If your retirement accounts aren't quite where they should be, it could be a smart move to increase your contribution rates as soon as you can. You might be surprised to learn that you are allowed to contribute as much as $23,000 per year to your 401(k) or similar retirement plan, or $7,000 to an IRA, and these limits are even higher for individuals 50 and older. Many financial planners -- including myself -- suggest a retirement savings rate of about 10% of your pre-tax income, not inclusive of any employer matching contributions. And if you need to catch up, your ideal contribution rate could be even higher.
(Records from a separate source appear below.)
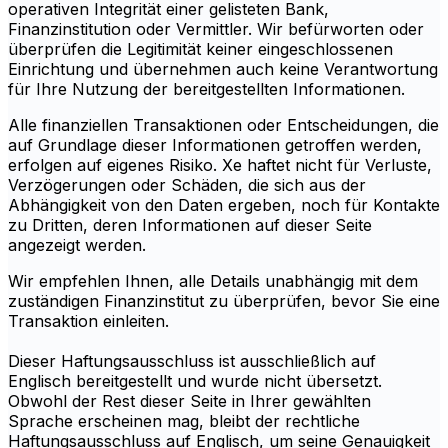
operativen Integrität einer gelisteten Bank,
Finanzinstitution oder Vermittler. Wir befürworten oder
überprüfen die Legitimität keiner eingeschlossenen
Einrichtung und übernehmen auch keine Verantwortung
für Ihre Nutzung der bereitgestellten Informationen.
Alle finanziellen Transaktionen oder Entscheidungen, die
auf Grundlage dieser Informationen getroffen werden,
erfolgen auf eigenes Risiko. Xe haftet nicht für Verluste,
Verzögerungen oder Schäden, die sich aus der
Abhängigkeit von den Daten ergeben, noch für Kontakte
zu Dritten, deren Informationen auf dieser Seite
angezeigt werden.
Wir empfehlen Ihnen, alle Details unabhängig mit dem
zuständigen Finanzinstitut zu überprüfen, bevor Sie eine
Transaktion einleiten.
Dieser Haftungsausschluss ist ausschließlich auf
Englisch bereitgestellt und wurde nicht übersetzt.
Obwohl der Rest dieser Seite in Ihrer gewählten
Sprache erscheinen mag, bleibt der rechtliche
Haftungsausschluss auf Englisch, um seine Genauigkeit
Of course, simply increasing your retirement contributions can be easier said than done. If you're struggling to find extra money to add to your retirement account, here are three suggestions.

Person at laptop looking thoughtful.

Image source: Getty Images.

Control your cash outflow

If you're struggling to find room in your budget to save more for retirement, one smart strategy is to see where you might be able to cut back and reallocate some money to your savings.

An exercise I often suggest (and one that I do periodically) is to print out the last few months of your bank and credit card statements. Go through each one and highlight any expense that wasn't necessary. This can be things like meals at restaurants, recurring membership fees you don't need, or spending too much on groceries.

The point isn't to say that you can't spend any extra money, but you might be surprised at how much of your cash outflow you may be able to trim. In my case, the first time I did this, I hadn't realized how much my wife and I had been spending in restaurants, and then we took steps to cut back. I also didn't realize how high our monthly auto insurance payment had become (it was simply auto-debited every month for several years), and shopping around made a big difference.

Use your tax refund

According to the latest data, the average tax refund Americans are receiving in 2024 is $3,145. That's about 6% more than the average at the same point of last year's tax season.

If you recently received a tax refund, or anticipate receiving one in the near future, it could be a great way to find extra money to add to your retirement account.

Consider this. Let's say that you're 35 years old and that you received the average $3,145 refund. By contributing that money to a tax-advantaged retirement account like a 401(k) or traditional IRA, not only would you be setting yourself up for an even higher tax refund next year (your contribution may be deductible), but you might be surprised at the long-term effect it could have. Based on the stock market's historical rate of return, which is about 10% on average per year, a $3,145 tax refund could grow to nearly $55,000 by the time you're 65.

Gradually increase your 401(k) contributions

I mentioned earlier that a good target retirement savings rate is 10%. But if that seems like too much, you might consider a gradual increase strategy. Just to name a couple:

  • Increase your contribution rate by 1% of your pay each year until you get to the desired percentage. If you contributed 5% last year, increase it to 6% this year, 7% next year, and so on.
  • Increase your retirement contribution rate whenever you get a pay raise. That way, you won't even really notice the sting. After all, if you get a 3% raise and increase your retirement contribution rate by 2%, your paychecks will still go up and you'll make a big difference in your long-term financial situation.

The bottom line

Finding extra money to save for retirement can be difficult, but it's easy in comparison to reaching retirement age without enough saved. By taking steps like these to boost your retirement savings today, you can put yourself in a much better position for a financially secure retirement.